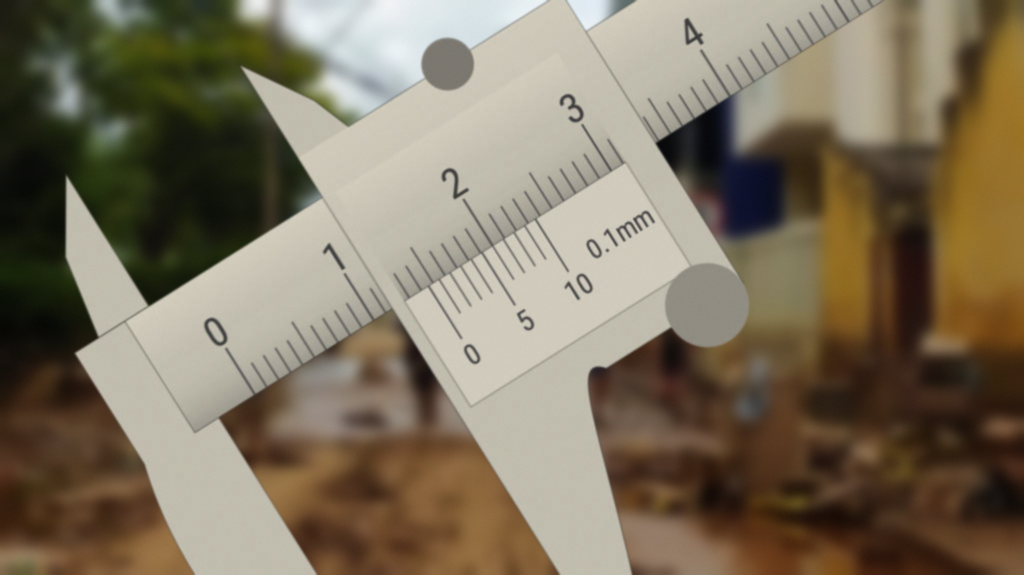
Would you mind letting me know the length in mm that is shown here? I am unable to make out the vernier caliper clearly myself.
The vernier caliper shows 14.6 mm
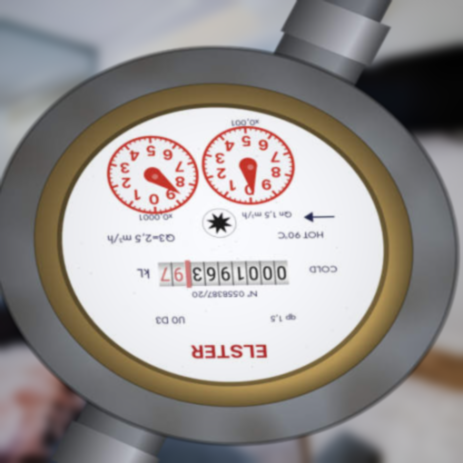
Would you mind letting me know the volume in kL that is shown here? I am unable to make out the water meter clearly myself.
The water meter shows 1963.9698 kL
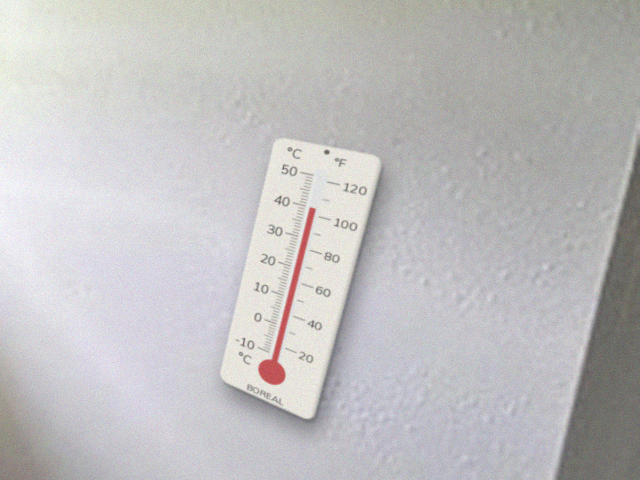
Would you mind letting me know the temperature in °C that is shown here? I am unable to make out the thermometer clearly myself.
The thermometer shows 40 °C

•••

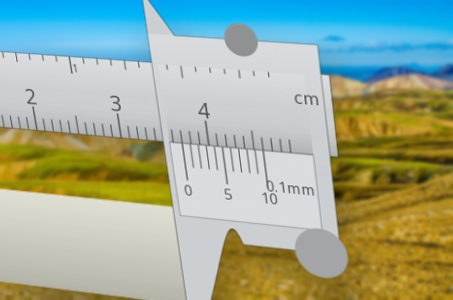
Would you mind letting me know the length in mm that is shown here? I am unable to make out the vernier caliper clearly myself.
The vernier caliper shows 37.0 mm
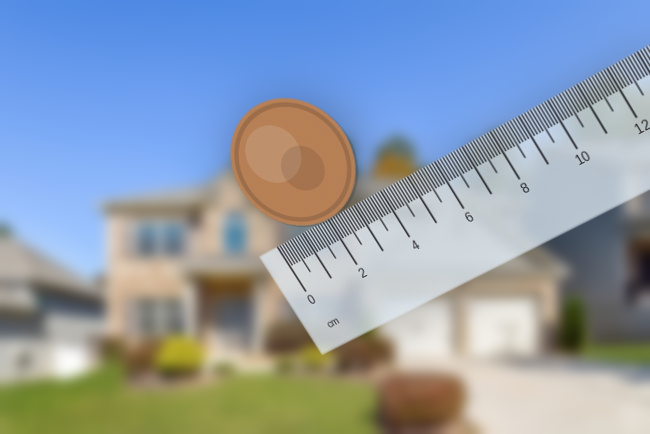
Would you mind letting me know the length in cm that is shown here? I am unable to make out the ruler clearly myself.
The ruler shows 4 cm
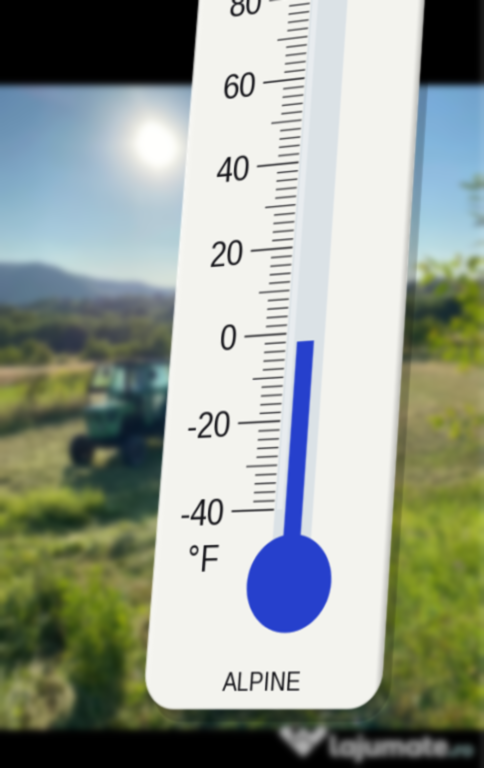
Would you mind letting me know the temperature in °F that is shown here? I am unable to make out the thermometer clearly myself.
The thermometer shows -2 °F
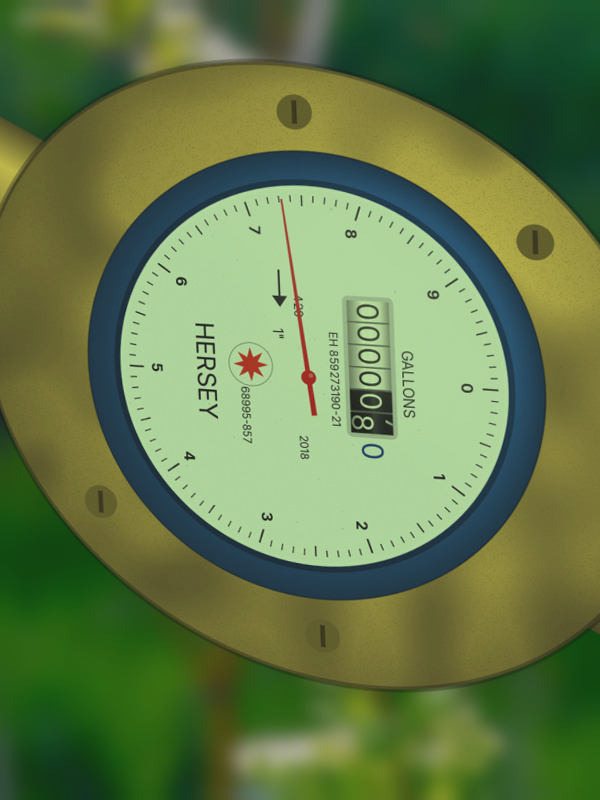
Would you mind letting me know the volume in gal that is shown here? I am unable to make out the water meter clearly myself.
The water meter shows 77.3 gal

•••

• **TASK DETAILS**: Please rename "water meter" to "flow meter" in the listing lines starting at the one containing "Would you mind letting me know the volume in gal" and ending at the one containing "The water meter shows 77.3 gal". Give back only those lines, with everything else unchanged.

• **WRITTEN SOLUTION**:
Would you mind letting me know the volume in gal that is shown here? I am unable to make out the flow meter clearly myself.
The flow meter shows 77.3 gal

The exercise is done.